A series with n elements of auto-inferred dtype.

sample_date(
n: int = 1,
*,
min: date,
max: date | None,
resolution: str | None = None,
null_probability: float = 0.0,
) Series[source]#

Sample a list of dates in the provided range.

Parameters:
  • n – The number of dates to sample.

  • min – The minimum date to sample (inclusive).

  • max – The maximum date to sample (exclusive). ‘10000-01-01’ when None.

  • resolution – The resolution that dates in the column must have. This uses the formatting language used by polars datetime round method.

  • null_probability – The probability of an element being null.

Returns:

A series with n elements of dtype Date.

sample_datetime(
n: int = 1,
*,
min: datetime,
max: datetime | None,
resolution: str | None = None,
time_zone: str | tzinfo | None = None,
time_unit: Literal['ns', 'us', 'ms'] = 'us',
null_probability: float = 0.0,
) Series[source]#

Sample a list of datetimes in the provided range.

Parameters:
  • n – The number of datetimes to sample.

  • min – The minimum datetime to sample (inclusive).

  • max – The maximum datetime to sample (exclusive). ‘10000-01-01’ when None.

  • resolution – The resolution that datetimes in the column must have. This uses the formatting language used by polars datetime round method.

  • time_unit – The time unit of the datetime column.
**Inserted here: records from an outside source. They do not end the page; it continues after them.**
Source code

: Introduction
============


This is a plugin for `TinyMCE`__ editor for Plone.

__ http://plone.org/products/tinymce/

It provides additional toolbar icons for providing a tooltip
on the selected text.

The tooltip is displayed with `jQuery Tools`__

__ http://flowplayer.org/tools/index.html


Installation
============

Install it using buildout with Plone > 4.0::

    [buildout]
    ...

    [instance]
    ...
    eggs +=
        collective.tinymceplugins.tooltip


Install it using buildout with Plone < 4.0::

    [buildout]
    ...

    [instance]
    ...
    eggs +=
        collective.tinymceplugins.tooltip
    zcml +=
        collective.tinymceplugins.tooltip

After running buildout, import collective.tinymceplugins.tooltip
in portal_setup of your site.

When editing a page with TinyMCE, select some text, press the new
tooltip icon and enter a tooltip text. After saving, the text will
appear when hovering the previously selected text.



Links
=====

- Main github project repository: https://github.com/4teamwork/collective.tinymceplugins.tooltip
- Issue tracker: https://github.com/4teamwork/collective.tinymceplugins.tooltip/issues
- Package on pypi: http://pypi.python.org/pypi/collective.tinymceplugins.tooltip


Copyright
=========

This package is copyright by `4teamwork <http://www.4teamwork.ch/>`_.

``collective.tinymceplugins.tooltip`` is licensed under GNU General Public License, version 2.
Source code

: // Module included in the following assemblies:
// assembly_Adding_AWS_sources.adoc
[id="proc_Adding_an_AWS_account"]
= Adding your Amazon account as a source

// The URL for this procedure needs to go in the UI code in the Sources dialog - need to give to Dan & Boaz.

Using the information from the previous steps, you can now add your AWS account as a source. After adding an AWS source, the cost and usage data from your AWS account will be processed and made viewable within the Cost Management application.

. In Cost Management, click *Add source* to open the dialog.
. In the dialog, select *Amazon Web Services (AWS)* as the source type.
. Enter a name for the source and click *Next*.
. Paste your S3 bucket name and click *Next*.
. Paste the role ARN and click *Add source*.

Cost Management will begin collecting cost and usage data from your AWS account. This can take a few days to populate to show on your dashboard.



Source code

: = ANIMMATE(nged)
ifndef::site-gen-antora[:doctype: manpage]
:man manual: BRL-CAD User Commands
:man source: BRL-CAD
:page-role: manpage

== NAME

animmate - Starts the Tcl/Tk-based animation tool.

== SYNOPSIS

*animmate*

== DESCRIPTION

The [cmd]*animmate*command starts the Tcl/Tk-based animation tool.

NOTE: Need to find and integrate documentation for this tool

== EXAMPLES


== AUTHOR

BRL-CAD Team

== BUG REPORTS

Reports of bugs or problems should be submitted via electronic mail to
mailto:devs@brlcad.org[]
Defaults to us (microseconds).

  • time_zone – The time zone that datetimes in the column must have. The time zone must use a valid IANA time zone name identifier e.x. Etc/UTC or America/New_York.

  • null_probability – The probability of an element being null.

Returns:

A series with n elements of dtype Datetime.

sample_duration(
n: int = 1,
*,
min: timedelta,
max: timedelta,
resolution: str | None = None,
null_probability: float = 0.0,
) Series[source]#

Sample a list of durations in the provided range.

Parameters:
  • n – The number of durations to sample.

  • min – The minimum duration to sample (inclusive).

  • max – The maximum duration to sample (exclusive).

  • resolution – The resolution that durations in the column must have. This uses the formatting language used by polars datetime round method.

  • null_probability – The probability of an element being null.

Returns:

A series with n elements of dtype Duration.

sample_float(
n: int = 1,
*,
min: float,
max: float,
null_probability: float = 0.0,
nan_probability: float = 0.0,
inf_probability: float = 0.0,
) Series[source]#

Sample a list of floating point numbers in the specified range.

Parameters:
  • n – The number of floats to sample.

  • min – The minimum float to sample (inclusive).

  • max – The maximum float to sample (exclusive).

  • null_probability – The probability of an element being null.

  • nan_probability – The probability of an element being nan.

  • inf_probability – The probability of an element being inf.

Returns:

A series with n elements of dtype Float64.

sample_int(
n: int = 1,
*,
min: int,
max: int,
null_probability: float = 0.0,
) Series[source]#

Sample a list of integers in the specified range.

Parameters:
  • n – The number of integers to sample.

  • min – The minimum integer to sample (inclusive).

  • max – The maximum integer to sample (exclusive).

  • null_probability – The probability of an element being null.

Returns:

A series with n elements of dtype Int64.

sample_seed() int[source]#

Sample a single integer that can be used as a seed for other RNGs.

Returns:

A seed of type uint32.

sample_string(
n: int = 1,
*,
regex: str,
null_probability: float = 0.0,
) Series[source]#

Sample a list of strings adhering to the provided regex.

Parameters:
  • n – The number of strings to sample.

  • regex – The regex that all elements have to adhere to.

  • null_probability – The probability of an element being null.

Returns:

A series with n elements of dtype String.

sample_time(
n: int = 1,
*,
min: time,
max: time | None,
resolution: str | None = None,
null_probability: float = 0.0,
) Series[source]#

Sample a list of times in the provided range.

Parameters:
  • n – The number of times to sample.

  • min – The minimum time to sample (inclusive).

  • max – The maximum time to sample (exclusive). Midnight when None.

  • resolution – The resolution that times in the column must have. This uses the formatting language used by polars datetime round method.

  • null_probability – The probability of an element being null.

Returns:

A series with n elements of dtype Time.